[[ Input material open ]]

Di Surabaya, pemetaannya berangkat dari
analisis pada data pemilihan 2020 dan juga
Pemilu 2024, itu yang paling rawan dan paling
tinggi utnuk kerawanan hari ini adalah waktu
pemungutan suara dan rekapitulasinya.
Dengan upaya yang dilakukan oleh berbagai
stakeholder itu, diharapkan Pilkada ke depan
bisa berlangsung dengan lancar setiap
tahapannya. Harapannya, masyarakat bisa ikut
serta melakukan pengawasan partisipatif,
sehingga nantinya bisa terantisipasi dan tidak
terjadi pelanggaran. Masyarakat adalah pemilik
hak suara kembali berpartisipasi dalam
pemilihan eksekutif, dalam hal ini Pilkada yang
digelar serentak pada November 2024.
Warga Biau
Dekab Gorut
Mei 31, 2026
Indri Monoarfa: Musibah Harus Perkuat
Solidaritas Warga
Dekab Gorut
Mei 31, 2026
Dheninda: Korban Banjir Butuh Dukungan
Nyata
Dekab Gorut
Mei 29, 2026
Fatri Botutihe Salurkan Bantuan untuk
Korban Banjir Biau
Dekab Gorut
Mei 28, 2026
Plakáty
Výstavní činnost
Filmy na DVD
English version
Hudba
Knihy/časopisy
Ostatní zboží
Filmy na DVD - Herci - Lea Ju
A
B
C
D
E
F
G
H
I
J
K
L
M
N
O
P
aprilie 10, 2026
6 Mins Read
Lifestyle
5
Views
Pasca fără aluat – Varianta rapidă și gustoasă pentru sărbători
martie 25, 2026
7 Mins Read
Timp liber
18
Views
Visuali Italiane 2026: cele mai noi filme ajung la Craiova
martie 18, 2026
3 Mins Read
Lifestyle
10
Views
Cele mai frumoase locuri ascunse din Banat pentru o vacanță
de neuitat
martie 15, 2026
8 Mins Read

[[ Input material closed ]]

● **Exercise description**
In the entries above, locate every line with the word "dalam" and copy it.

● **Exercise output**
hak suara kembali berpartisipasi dalam
pemilihan eksekutif, dalam hal ini Pilkada yang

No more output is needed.